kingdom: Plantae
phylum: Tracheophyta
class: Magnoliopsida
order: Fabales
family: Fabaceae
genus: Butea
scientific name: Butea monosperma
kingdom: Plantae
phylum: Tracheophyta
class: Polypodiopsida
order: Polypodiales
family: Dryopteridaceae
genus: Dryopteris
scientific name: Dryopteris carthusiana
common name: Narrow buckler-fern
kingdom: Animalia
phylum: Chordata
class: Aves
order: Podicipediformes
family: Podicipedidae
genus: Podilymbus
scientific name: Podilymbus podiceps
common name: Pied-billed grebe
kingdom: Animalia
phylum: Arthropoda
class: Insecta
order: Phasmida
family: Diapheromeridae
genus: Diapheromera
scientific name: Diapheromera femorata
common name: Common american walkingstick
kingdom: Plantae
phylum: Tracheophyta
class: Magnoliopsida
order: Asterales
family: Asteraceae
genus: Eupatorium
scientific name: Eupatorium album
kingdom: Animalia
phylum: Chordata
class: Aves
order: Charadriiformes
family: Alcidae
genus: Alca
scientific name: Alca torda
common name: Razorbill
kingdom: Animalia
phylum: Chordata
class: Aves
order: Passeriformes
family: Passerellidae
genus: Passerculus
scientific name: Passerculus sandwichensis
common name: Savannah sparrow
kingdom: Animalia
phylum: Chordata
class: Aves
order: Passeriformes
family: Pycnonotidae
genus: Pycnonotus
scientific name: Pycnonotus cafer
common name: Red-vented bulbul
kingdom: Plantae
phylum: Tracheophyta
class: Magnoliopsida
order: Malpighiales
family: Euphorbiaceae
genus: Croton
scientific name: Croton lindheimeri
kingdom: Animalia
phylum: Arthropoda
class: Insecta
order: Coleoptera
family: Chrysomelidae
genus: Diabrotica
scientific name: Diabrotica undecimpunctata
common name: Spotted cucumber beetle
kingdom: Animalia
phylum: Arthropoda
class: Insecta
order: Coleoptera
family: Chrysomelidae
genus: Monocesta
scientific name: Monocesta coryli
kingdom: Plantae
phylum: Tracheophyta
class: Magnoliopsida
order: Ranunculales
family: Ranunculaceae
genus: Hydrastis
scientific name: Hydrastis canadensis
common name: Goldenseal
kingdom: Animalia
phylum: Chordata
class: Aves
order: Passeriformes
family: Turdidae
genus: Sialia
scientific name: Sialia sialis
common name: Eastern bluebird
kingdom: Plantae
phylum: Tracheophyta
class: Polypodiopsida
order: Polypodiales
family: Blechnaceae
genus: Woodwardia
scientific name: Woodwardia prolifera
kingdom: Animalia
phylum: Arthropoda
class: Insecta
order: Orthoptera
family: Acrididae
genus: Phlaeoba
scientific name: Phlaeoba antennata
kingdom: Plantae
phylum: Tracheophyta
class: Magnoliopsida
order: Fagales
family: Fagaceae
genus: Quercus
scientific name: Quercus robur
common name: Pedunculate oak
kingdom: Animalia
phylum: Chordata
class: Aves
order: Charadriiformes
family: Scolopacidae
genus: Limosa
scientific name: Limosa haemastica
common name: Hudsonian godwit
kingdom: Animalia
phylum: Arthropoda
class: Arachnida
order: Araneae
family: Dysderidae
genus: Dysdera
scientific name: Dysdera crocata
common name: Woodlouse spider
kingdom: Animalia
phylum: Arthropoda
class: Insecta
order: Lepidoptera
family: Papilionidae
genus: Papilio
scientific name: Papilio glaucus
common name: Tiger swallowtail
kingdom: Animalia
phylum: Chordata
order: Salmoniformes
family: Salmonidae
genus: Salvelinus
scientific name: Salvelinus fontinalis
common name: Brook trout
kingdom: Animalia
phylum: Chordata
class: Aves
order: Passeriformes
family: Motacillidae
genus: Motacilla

+---+

Starting at the line that contains "common name: Red-vented bulbul" and ending with the line that contains "genus: Woodwardia", arrange those lines of the data as a JSON list of strings, one string per line, with blank lines left out.

(Result for this exercise)
[
  "common name: Red-vented bulbul",
  "kingdom: Plantae",
  "phylum: Tracheophyta",
  "class: Magnoliopsida",
  "order: Malpighiales",
  "family: Euphorbiaceae",
  "genus: Croton",
  "scientific name: Croton lindheimeri",
  "kingdom: Animalia",
  "phylum: Arthropoda",
  "class: Insecta",
  "order: Coleoptera",
  "family: Chrysomelidae",
  "genus: Diabrotica",
  "scientific name: Diabrotica undecimpunctata",
  "common name: Spotted cucumber beetle",
  "kingdom: Animalia",
  "phylum: Arthropoda",
  "class: Insecta",
  "order: Coleoptera",
  "family: Chrysomelidae",
  "genus: Monocesta",
  "scientific name: Monocesta coryli",
  "kingdom: Plantae",
  "phylum: Tracheophyta",
  "class: Magnoliopsida",
  "order: Ranunculales",
  "family: Ranunculaceae",
  "genus: Hydrastis",
  "scientific name: Hydrastis canadensis",
  "common name: Goldenseal",
  "kingdom: Animalia",
  "phylum: Chordata",
  "class: Aves",
  "order: Passeriformes",
  "family: Turdidae",
  "genus: Sialia",
  "scientific name: Sialia sialis",
  "common name: Eastern bluebird",
  "kingdom: Plantae",
  "phylum: Tracheophyta",
  "class: Polypodiopsida",
  "order: Polypodiales",
  "family: Blechnaceae",
  "genus: Woodwardia"
]